### WHAT TO DO
Each line of the records below that holds "Techniques" should be copied out.

_ _ _ _ _ _ _

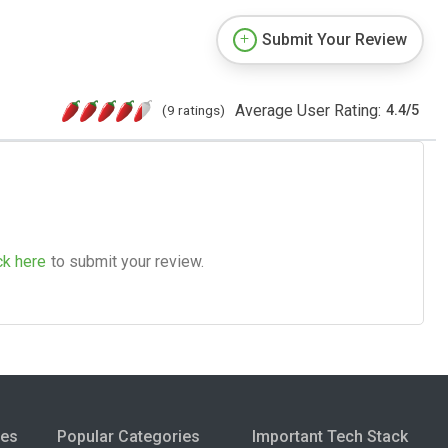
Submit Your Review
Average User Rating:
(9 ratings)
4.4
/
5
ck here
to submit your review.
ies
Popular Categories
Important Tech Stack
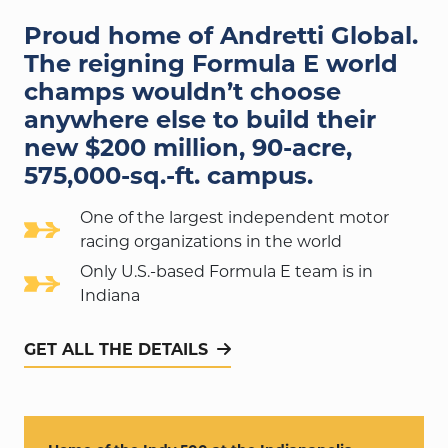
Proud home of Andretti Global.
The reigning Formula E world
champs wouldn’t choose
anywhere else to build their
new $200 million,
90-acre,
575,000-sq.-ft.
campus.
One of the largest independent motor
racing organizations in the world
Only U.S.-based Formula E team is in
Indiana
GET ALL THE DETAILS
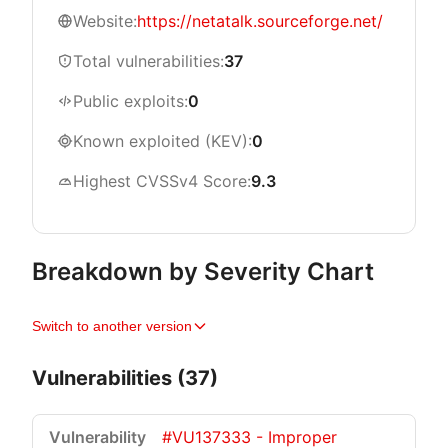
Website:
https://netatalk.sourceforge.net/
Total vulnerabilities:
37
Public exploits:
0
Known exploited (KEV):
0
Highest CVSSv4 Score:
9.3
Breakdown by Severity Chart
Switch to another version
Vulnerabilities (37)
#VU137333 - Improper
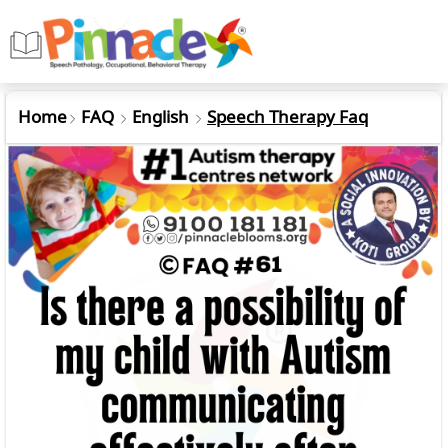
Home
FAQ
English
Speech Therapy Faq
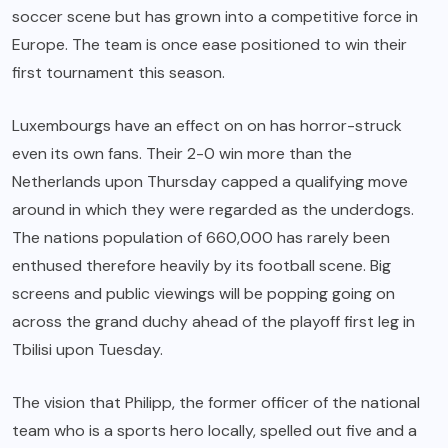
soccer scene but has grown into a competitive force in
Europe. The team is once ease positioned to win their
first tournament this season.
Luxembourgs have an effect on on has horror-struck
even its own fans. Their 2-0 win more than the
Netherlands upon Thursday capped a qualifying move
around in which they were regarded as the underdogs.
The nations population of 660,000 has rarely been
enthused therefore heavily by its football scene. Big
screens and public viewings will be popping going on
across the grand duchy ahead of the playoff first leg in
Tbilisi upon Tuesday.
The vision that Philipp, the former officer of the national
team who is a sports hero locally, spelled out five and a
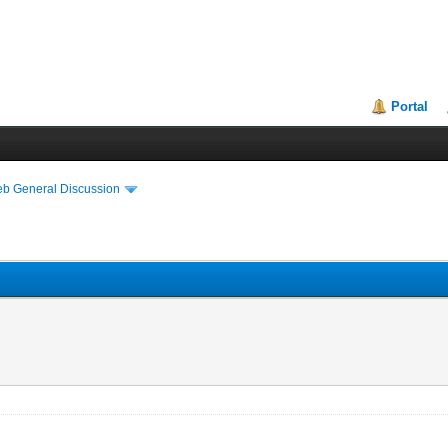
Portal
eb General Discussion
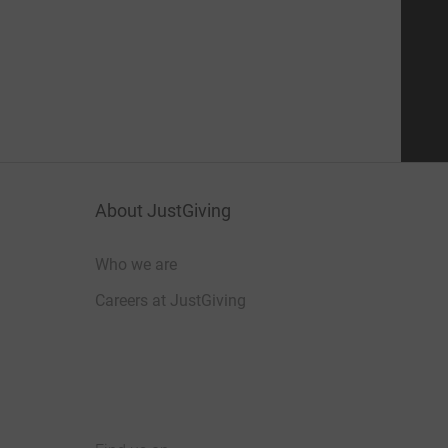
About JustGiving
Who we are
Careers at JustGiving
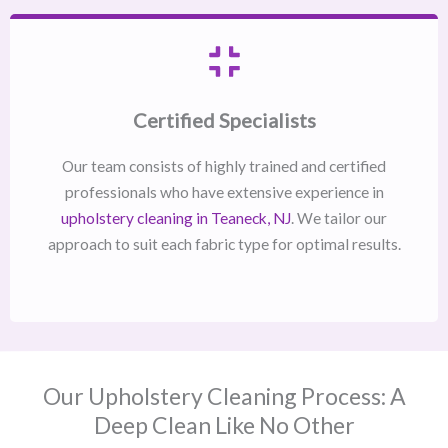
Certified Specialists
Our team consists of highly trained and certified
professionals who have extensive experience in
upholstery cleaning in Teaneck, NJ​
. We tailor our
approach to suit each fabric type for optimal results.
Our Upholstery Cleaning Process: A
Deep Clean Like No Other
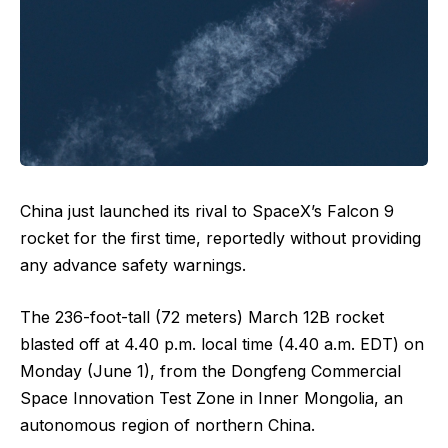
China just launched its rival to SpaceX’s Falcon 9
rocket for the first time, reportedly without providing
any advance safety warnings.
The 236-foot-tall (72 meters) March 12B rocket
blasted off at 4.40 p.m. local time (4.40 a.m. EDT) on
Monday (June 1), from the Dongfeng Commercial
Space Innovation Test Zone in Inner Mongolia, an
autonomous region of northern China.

_ _ _ _ _ _ _

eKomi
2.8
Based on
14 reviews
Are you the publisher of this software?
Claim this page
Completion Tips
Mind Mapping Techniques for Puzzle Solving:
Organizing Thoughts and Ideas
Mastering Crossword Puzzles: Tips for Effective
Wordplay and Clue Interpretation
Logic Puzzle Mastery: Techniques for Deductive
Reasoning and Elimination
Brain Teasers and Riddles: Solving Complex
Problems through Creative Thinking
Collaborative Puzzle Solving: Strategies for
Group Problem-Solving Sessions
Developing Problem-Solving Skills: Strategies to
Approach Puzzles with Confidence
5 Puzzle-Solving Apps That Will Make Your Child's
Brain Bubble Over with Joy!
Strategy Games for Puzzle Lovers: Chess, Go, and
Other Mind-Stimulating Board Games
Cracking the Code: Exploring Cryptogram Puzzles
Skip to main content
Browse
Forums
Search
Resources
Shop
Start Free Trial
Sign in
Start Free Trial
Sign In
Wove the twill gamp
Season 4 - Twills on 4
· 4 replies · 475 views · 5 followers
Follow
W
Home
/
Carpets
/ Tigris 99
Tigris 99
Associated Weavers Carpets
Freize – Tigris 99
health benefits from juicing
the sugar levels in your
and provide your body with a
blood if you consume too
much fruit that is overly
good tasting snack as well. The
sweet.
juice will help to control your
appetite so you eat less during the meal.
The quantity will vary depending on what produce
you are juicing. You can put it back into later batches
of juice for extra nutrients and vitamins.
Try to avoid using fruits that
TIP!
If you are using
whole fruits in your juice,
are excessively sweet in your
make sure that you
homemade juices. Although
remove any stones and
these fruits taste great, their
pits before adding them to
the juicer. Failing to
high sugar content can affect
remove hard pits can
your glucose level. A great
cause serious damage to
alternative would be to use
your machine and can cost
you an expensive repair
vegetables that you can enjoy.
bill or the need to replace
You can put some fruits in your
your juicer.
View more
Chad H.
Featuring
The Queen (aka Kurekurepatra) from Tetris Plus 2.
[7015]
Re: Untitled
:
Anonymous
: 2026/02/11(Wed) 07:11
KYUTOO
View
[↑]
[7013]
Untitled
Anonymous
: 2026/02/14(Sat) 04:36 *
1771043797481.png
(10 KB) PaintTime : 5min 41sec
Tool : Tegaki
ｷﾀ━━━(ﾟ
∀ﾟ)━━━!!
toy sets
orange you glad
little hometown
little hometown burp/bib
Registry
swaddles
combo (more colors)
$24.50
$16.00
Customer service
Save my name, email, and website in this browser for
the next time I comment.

_ _ _ _ _ _ _

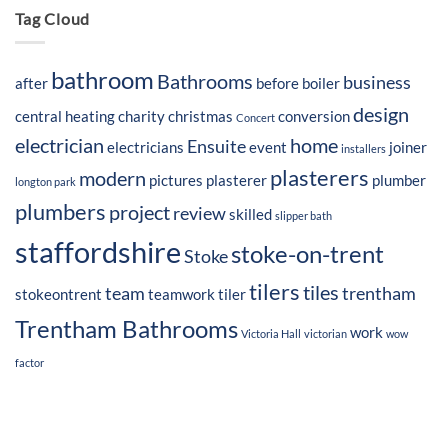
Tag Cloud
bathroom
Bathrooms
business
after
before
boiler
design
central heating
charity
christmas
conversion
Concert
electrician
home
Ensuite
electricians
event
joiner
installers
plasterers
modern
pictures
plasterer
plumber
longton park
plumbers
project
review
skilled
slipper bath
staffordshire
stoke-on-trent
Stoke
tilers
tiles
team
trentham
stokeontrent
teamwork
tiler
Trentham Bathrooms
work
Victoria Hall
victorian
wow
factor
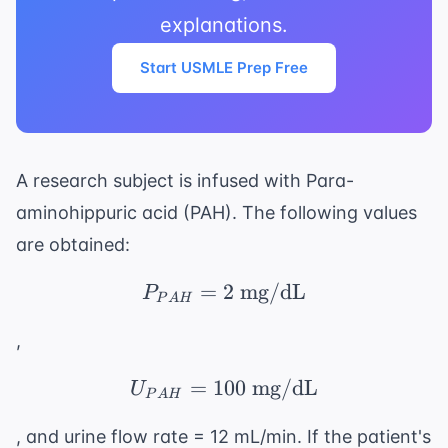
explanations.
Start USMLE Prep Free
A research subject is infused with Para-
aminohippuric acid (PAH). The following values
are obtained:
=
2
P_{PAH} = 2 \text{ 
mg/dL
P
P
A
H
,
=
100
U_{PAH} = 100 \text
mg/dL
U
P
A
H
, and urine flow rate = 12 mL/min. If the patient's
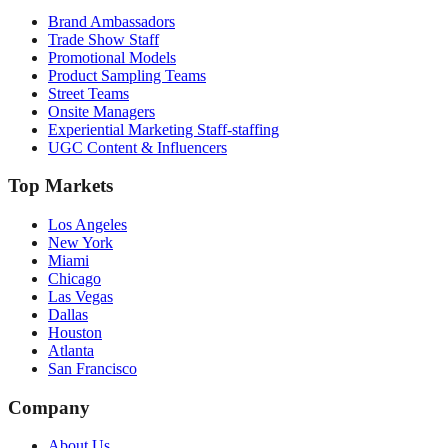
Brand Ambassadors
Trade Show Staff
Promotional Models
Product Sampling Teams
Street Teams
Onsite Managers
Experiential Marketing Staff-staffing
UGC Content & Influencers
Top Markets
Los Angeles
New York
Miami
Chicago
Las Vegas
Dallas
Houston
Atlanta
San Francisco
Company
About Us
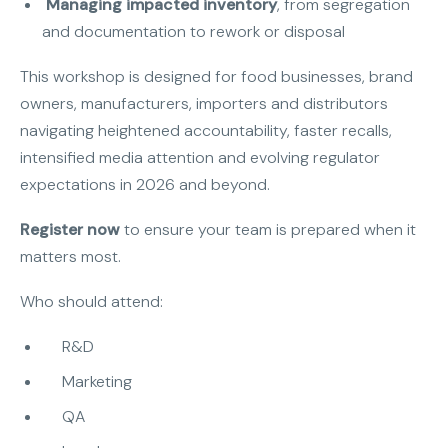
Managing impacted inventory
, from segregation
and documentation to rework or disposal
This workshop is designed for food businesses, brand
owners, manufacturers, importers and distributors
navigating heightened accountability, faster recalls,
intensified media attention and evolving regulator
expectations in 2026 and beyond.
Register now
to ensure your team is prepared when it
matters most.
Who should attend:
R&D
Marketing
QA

_ _ _ _ _ _ _

### REPLY TO THE EXERCISE
Mind Mapping Techniques for Puzzle Solving:
Logic Puzzle Mastery: Techniques for Deductive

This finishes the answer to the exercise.